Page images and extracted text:

* * *

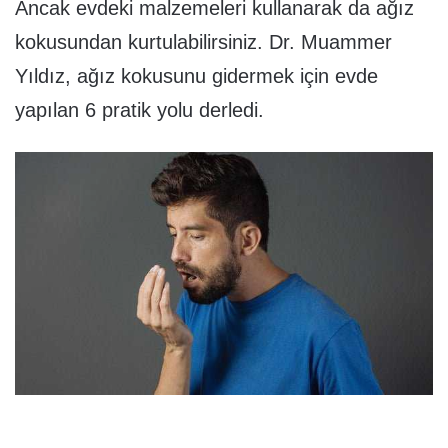
Ancak evdeki malzemeleri kullanarak da ağız
kokusundan kurtulabilirsiniz. Dr. Muammer
Yıldız, ağız kokusunu gidermek için evde
yapılan 6 pratik yolu derledi.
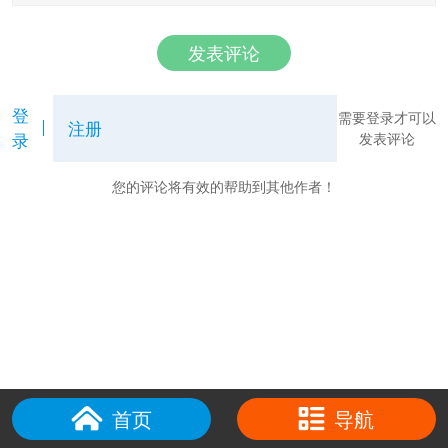
发表评论
登
需要登录才可以
注册
录
发表评论
您的评论将有效的帮助到其他作者！
首页
导航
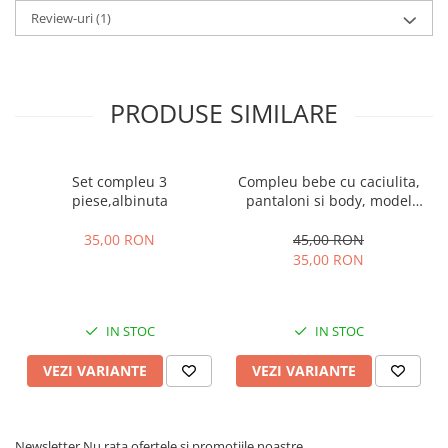
Review-uri
(1)
PRODUSE SIMILARE
Set compleu 3
Compleu bebe cu caciulita,
piese,albinuta
pantaloni si body, model
vacuta
35,00 RON
45,00 RON
35,00 RON
IN STOC
IN STOC
VEZI VARIANTE
VEZI VARIANTE
Newsletter
Nu rata ofertele si promotiile noastre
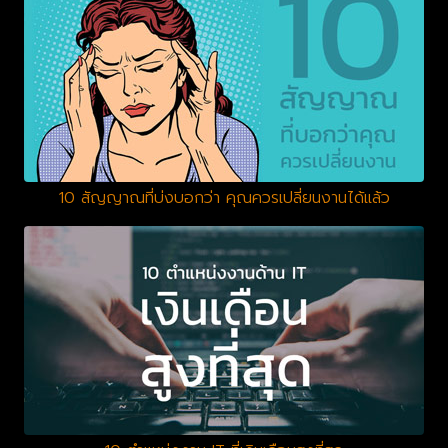
10 สัญญาณที่บ่งบอกว่า คุณควรเปลี่ยนงานได้แล้ว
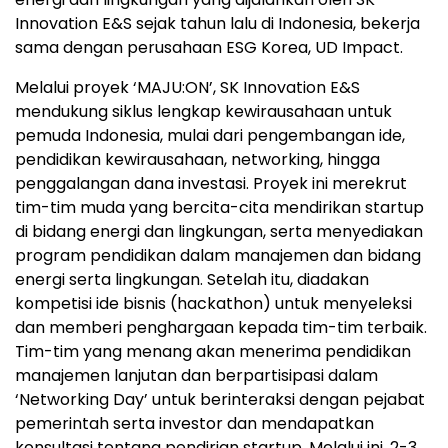
Innovation E&S sejak tahun lalu di Indonesia, bekerja
sama dengan perusahaan ESG Korea, UD Impact.
Melalui proyek ‘MAJU:ON’, SK Innovation E&S
mendukung siklus lengkap kewirausahaan untuk
pemuda Indonesia, mulai dari pengembangan ide,
pendidikan kewirausahaan, networking, hingga
penggalangan dana investasi. Proyek ini merekrut
tim-tim muda yang bercita-cita mendirikan startup
di bidang energi dan lingkungan, serta menyediakan
program pendidikan dalam manajemen dan bidang
energi serta lingkungan. Setelah itu, diadakan
kompetisi ide bisnis (hackathon) untuk menyeleksi
dan memberi penghargaan kepada tim-tim terbaik.
Tim-tim yang menang akan menerima pendidikan
manajemen lanjutan dan berpartisipasi dalam
‘Networking Day’ untuk berinteraksi dengan pejabat
pemerintah serta investor dan mendapatkan
konsultasi tentang pendirian startup. Melalui ini, 2-3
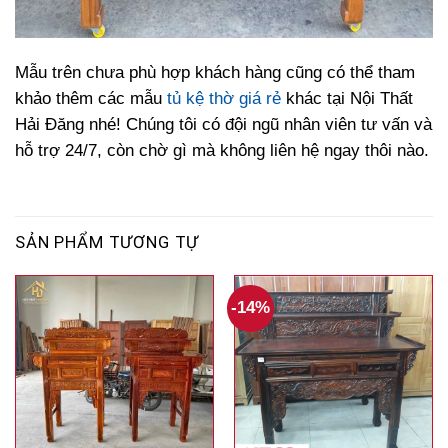
Mẫu trên chưa phù hợp khách hàng cũng có thể tham
khảo thêm các mẫu
tủ kệ thờ giá rẻ
khác tại Nội Thất
Hải Đăng nhé! Chúng tôi có đội ngũ nhân viên tư vấn và
hỗ trợ 24/7, còn chờ gì mà không liên hệ ngay thôi nào.
SẢN PHẨM TƯƠNG TỰ
-14%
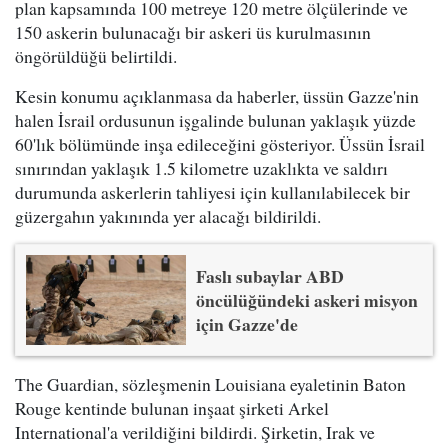
plan kapsamında 100 metreye 120 metre ölçülerinde ve
150 askerin bulunacağı bir askeri üs kurulmasının
öngörüldüğü belirtildi.
Kesin konumu açıklanmasa da haberler, üssün Gazze'nin
halen İsrail ordusunun işgalinde bulunan yaklaşık yüzde
60'lık bölümünde inşa edileceğini gösteriyor. Üssün İsrail
sınırından yaklaşık 1.5 kilometre uzaklıkta ve saldırı
durumunda askerlerin tahliyesi için kullanılabilecek bir
güzergahın yakınında yer alacağı bildirildi.
Faslı subaylar ABD
öncülüğündeki askeri misyon
için Gazze'de
The Guardian, sözleşmenin Louisiana eyaletinin Baton
Rouge kentinde bulunan inşaat şirketi Arkel
International'a verildiğini bildirdi. Şirketin, Irak ve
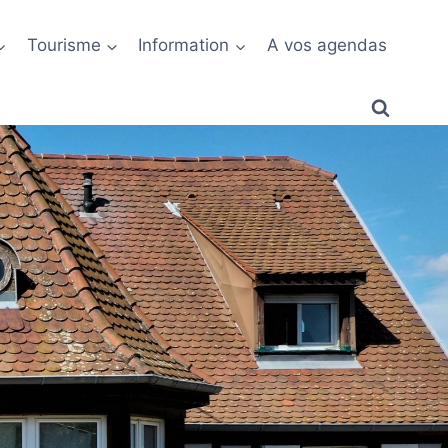
Tourisme
Information
A vos agendas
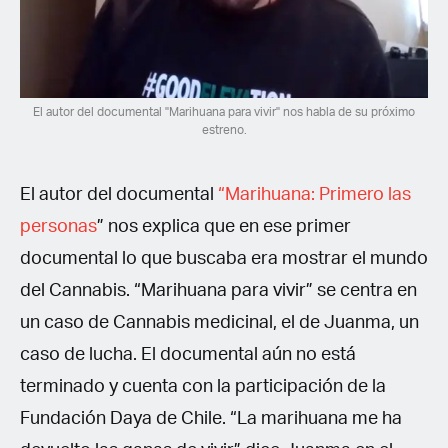
El autor del documental "Marihuana para vivir" nos habla de su próximo
estreno.
El autor del documental
“Marihuana: Primero las
personas
” nos explica que en ese primer
documental lo que buscaba era mostrar el mundo
del Cannabis. “Marihuana para vivir” se centra en
un caso de Cannabis medicinal, el de Juanma, un
caso de lucha. El documental aún no está
terminado y cuenta con la participación de la
Fundación Daya de Chile. “La marihuana me ha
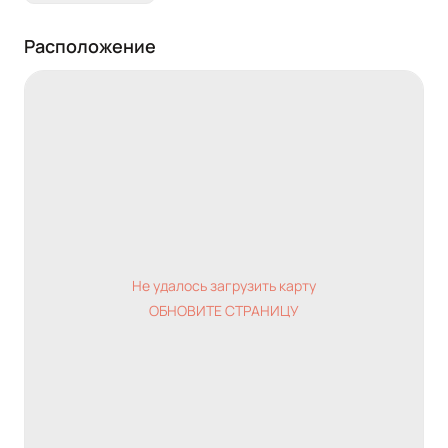
Расположение
Не удалось загрузить карту
ОБНОВИТЕ СТРАНИЦУ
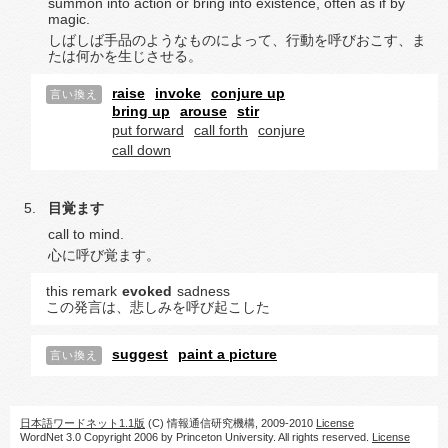
summon into action or bring into existence, often as if by
magic.
しばしば手品のようなものによって、行動を呼びおこす、ま
たは何かを生じさせる。
raise
invoke
conjure up
言い換え
bring up
arouse
stir
put forward
call forth
conjure
call down
目覚ます
call to mind.
心に呼び覚ます。
this remark
evoked
sadness
この発言は、悲しみを呼び起こした
suggest
paint a picture
言い換え
日本語ワードネット1.1版
(C) 情報通信研究機構, 2009-2010
License
WordNet 3.0 Copyright 2006 by Princeton University. All rights reserved.
License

* * *

WORK TASK
Would you mind repeating the records above exactly, without the pictures?

EXERCISE ANSWER
Ancak evdeki malzemeleri kullanarak da ağız
kokusundan kurtulabilirsiniz. Dr. Muammer
Yıldız, ağız kokusunu gidermek için evde
yapılan 6 pratik yolu derledi.
发表评论
登
需要登录才可以
注册
录
发表评论
您的评论将有效的帮助到其他作者！
首页
导航
Review-uri
(1)
PRODUSE SIMILARE
Set compleu 3
Compleu bebe cu caciulita,
piese,albinuta
pantaloni si body, model
vacuta
35,00 RON
45,00 RON
35,00 RON
IN STOC
IN STOC
VEZI VARIANTE
VEZI VARIANTE
Newsletter
Nu rata ofertele si promotiile noastre
10 สัญญาณที่บ่งบอกว่า คุณควรเปลี่ยนงานได้แล้ว
Innovation E&S sejak tahun lalu di Indonesia, bekerja
sama dengan perusahaan ESG Korea, UD Impact.
Melalui proyek ‘MAJU:ON’, SK Innovation E&S
mendukung siklus lengkap kewirausahaan untuk
pemuda Indonesia, mulai dari pengembangan ide,
pendidikan kewirausahaan, networking, hingga
penggalangan dana investasi. Proyek ini merekrut
tim-tim muda yang bercita-cita mendirikan startup
di bidang energi dan lingkungan, serta menyediakan
program pendidikan dalam manajemen dan bidang
energi serta lingkungan. Setelah itu, diadakan
kompetisi ide bisnis (hackathon) untuk menyeleksi
dan memberi penghargaan kepada tim-tim terbaik.
Tim-tim yang menang akan menerima pendidikan
manajemen lanjutan dan berpartisipasi dalam
‘Networking Day’ untuk berinteraksi dengan pejabat
pemerintah serta investor dan mendapatkan
konsultasi tentang pendirian startup. Melalui ini, 2-3
Mẫu trên chưa phù hợp khách hàng cũng có thể tham
khảo thêm các mẫu
tủ kệ thờ giá rẻ
khác tại Nội Thất
Hải Đăng nhé! Chúng tôi có đội ngũ nhân viên tư vấn và
hỗ trợ 24/7, còn chờ gì mà không liên hệ ngay thôi nào.
SẢN PHẨM TƯƠNG TỰ
-14%
plan kapsamında 100 metreye 120 metre ölçülerinde ve
150 askerin bulunacağı bir askeri üs kurulmasının
öngörüldüğü belirtildi.
Kesin konumu açıklanmasa da haberler, üssün Gazze'nin
halen İsrail ordusunun işgalinde bulunan yaklaşık yüzde
60'lık bölümünde inşa edileceğini gösteriyor. Üssün İsrail
sınırından yaklaşık 1.5 kilometre uzaklıkta ve saldırı
durumunda askerlerin tahliyesi için kullanılabilecek bir
güzergahın yakınında yer alacağı bildirildi.
Faslı subaylar ABD
öncülüğündeki askeri misyon
için Gazze'de
The Guardian, sözleşmenin Louisiana eyaletinin Baton
Rouge kentinde bulunan inşaat şirketi Arkel
International'a verildiğini bildirdi. Şirketin, Irak ve
Tourisme
Information
A vos agendas
El autor del documental "Marihuana para vivir" nos habla de su próximo
estreno.
El autor del documental
“Marihuana: Primero las
personas
” nos explica que en ese primer
documental lo que buscaba era mostrar el mundo
del Cannabis. “Marihuana para vivir” se centra en
un caso de Cannabis medicinal, el de Juanma, un
caso de lucha. El documental aún no está
terminado y cuenta con la participación de la
Fundación Daya de Chile. “La marihuana me ha
Расположение
Не удалось загрузить карту
ОБНОВИТЕ СТРАНИЦУ
summon into action or bring into existence, often as if by
magic.
しばしば手品のようなものによって、行動を呼びおこす、ま
たは何かを生じさせる。
raise
invoke
conjure up
言い換え
bring up
arouse
stir
put forward
call forth
conjure
call down
目覚ます
call to mind.
心に呼び覚ます。
this remark
evoked
sadness
この発言は、悲しみを呼び起こした
suggest
paint a picture
言い換え
日本語ワードネット1.1版
(C) 情報通信研究機構, 2009-2010
License
WordNet 3.0 Copyright 2006 by Princeton University. All rights reserved.
License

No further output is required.